Samar Singh Lama ha lasciato il Nepal per il Qatar nel 2007. “Ho due figli e una moglie e auguro il meglio per loro, questa è la ragione per cui ho dovuto cercare un salario migliore”, ha detto ai sindacalisti italiani. A procacciargli il lavoro è stato un suo familiare, che lo ha presentato ad alcuni imprenditori. È partito per il Qatar senza aver chiaro quali fossero i contenuti del contratto, senza firmare nulla, nonostante in Nepal fosse stato anche membro del Cuppec, il sindacato dei lavoratori edili. “Purtroppo non ho pensato di informarli prima di partire”, ha ammesso candidamente. All’arrivo Samar ha ottenuto un lavoro alla Amtc, una delle principali imprese di costruzione in Qatar. Arrivato al campo di lavoro, ha scoperto di dover condividere una stanza con 16 persone, e un bagno con 32 persone. Il problema principale però era il caldo. “Faceva così caldo, senza aria condizionata o ventilatore, che la temperatura spesso superava i 40 gradi. Una volta mi sarei dovuto recare in ospedale per un principio di disidratazione, ma siccome la società non intendeva pagarmi le spese di viaggio e quelle mediche, ho lasciato perdere e sono rimasto nel mio alloggio. Dopo tre mesi di lavoro non avevo ancora ricevuto il mio primo stipendio: 14 ore al giorno per 90 giorni senza essere pagato, senza un solo giorno di riposo. Una volta ho lavorato per 46 ore senza pausa”. Samar ha anche rischiato il licenziamento, quando ha “osato” lamentarsi con uno dei supervisori del cantiere per le troppe ore di lavoro. Quando è tornato in cantiere, un uomo dell’azienda lo aspettava con un biglietto di ritorno in mano, volevano rispedirlo subito in Nepal. Solo le intercessioni dell’ambasciatore nepalese e della polizia locale lo hanno salvato. Ma la società non ha aumentato il salario né ha migliorato le condizioni di lavoro e di alloggio. “Dopo il ritorno dal Qatar in Nepal ha iniziato a lavorare con il sindacato nepalese delle costruzioni, il nostro obiettivo è quello di sostenere altri lavoratori migranti, di essere per loro un punto di riferimento, una speranza. La dignità dei lavoratori è la nostra priorità!”.

**Estratto dei dati**
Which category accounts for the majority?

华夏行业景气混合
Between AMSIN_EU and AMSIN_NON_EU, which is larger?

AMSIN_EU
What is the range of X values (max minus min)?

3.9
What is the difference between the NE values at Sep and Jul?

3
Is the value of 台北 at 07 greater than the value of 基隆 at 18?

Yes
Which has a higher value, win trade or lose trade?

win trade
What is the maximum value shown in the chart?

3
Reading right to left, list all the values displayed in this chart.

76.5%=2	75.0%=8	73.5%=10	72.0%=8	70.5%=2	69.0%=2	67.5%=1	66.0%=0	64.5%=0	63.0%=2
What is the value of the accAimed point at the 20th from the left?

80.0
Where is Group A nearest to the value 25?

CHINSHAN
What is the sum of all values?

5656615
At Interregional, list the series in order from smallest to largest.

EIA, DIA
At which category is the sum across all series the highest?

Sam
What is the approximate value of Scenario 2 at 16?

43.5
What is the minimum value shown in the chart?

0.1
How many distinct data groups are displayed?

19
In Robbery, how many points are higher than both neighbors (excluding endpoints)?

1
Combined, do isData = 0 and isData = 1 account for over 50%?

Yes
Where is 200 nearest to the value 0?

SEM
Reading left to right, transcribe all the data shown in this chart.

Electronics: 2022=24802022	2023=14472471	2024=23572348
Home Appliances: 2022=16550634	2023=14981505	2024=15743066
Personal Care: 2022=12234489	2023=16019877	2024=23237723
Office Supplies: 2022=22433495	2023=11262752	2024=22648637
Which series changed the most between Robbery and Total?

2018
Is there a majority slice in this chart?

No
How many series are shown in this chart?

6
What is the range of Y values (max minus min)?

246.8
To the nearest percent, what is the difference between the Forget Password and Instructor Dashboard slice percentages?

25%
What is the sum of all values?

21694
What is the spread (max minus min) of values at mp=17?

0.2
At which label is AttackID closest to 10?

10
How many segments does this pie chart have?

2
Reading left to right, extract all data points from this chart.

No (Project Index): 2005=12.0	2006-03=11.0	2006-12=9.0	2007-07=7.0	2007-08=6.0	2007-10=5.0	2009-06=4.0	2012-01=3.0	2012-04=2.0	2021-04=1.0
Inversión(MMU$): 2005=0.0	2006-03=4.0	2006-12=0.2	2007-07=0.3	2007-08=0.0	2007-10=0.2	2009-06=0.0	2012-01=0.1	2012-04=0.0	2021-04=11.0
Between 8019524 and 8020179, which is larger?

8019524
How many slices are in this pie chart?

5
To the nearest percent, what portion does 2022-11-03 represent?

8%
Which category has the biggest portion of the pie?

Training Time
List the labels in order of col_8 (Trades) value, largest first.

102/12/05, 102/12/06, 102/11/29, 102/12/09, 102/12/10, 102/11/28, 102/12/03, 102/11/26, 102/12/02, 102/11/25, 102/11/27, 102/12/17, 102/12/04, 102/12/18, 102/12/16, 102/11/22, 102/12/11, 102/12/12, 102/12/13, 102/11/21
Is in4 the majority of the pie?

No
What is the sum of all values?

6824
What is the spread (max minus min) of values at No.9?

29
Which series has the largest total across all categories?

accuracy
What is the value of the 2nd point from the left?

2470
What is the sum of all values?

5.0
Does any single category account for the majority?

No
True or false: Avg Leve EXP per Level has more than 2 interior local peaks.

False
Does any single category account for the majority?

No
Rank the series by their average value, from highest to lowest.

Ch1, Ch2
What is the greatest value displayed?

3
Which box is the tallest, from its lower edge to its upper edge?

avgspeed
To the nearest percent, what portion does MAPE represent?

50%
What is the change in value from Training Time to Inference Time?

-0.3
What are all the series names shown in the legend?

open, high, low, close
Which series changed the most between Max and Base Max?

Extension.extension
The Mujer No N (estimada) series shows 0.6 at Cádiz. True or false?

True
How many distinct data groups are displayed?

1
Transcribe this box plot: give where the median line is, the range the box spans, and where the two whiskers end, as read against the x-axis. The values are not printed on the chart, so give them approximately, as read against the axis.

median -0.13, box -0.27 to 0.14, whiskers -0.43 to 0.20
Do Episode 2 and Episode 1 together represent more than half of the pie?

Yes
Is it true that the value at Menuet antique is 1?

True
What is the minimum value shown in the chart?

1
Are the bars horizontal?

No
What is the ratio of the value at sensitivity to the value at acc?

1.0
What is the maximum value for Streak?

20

**Consegne dell'esercizio**
A) In base al testo su Samar Singh Lama, rispondi a queste domande:
(i) In che anno Samar ha lasciato il Nepal per il Qatar?
(ii) Con quante persone doveva condividere la stanza al campo di lavoro?
(iii) Per quante ore ha lavorato una volta senza pausa?
B) Prosegui il testo su Samar Singh Lama a partire dall'ultima frase riportata.

**Soluzioni dell'esercizio**
A)
(i) Nel 2007.
(ii) Con 16 persone.
(iii) Per 46 ore.

B)
“Con 20 colleghi dividevo una stanza ed un bagno”
Sette anni fa Aai Bahadur Khatri è andato in Qatar per lavorare, ma come molti altri lavoratori migranti nepalesi, non ha mai ottenuto lo stipendio che gli era stato promesso nel contratto di lavoro. “Lavoravo 8 ore al giorno, per una paga concordata di 800 riyal al mese (circa 220 euro) al mese. Solo in un secondo momento ho scoperto che le ore erano 12 al giorno, con punte fino a 18, e chge la paga era più bassa, ammontava a circa 180 euro al mese “, ha raccontato Aai Bahadur Khatri. “Con altri 20 colleghi dividevo una stanza ed un bagno, nella camera c’era un caldo asfissiante. Alcuni di noi dovevano svegliarsi alle 4 del mattino per essere pronti, perché un solo bagno per 20 persone è davvero un disagio”. Molti lavoratori come Aai Bahadur Khatri sono vincolati dal contratto ed hanno avuto enormi prestiti, che li costringono a rimanere in Qatar a lavorare. “Si tratta di un vero e proprio lavoro forzato: il sistema Kafala, vigente in Qatar, non ci permette di lasciare il Paese nemmeno dopo la scadenza del contratto. Per tornare a casa abbiamo dovuto aspettare il permesso di uscita, che solo il datore di lavoro può concedere”. Dopo questa esperienza terribile Aai Bahadur Khatri ha deciso di impegnarsi nel sindacato, diventando un membro attivo di Gefont e Cuppec (sindacati edili nepalesi) per migliorare i diritti dei lavoratori migranti.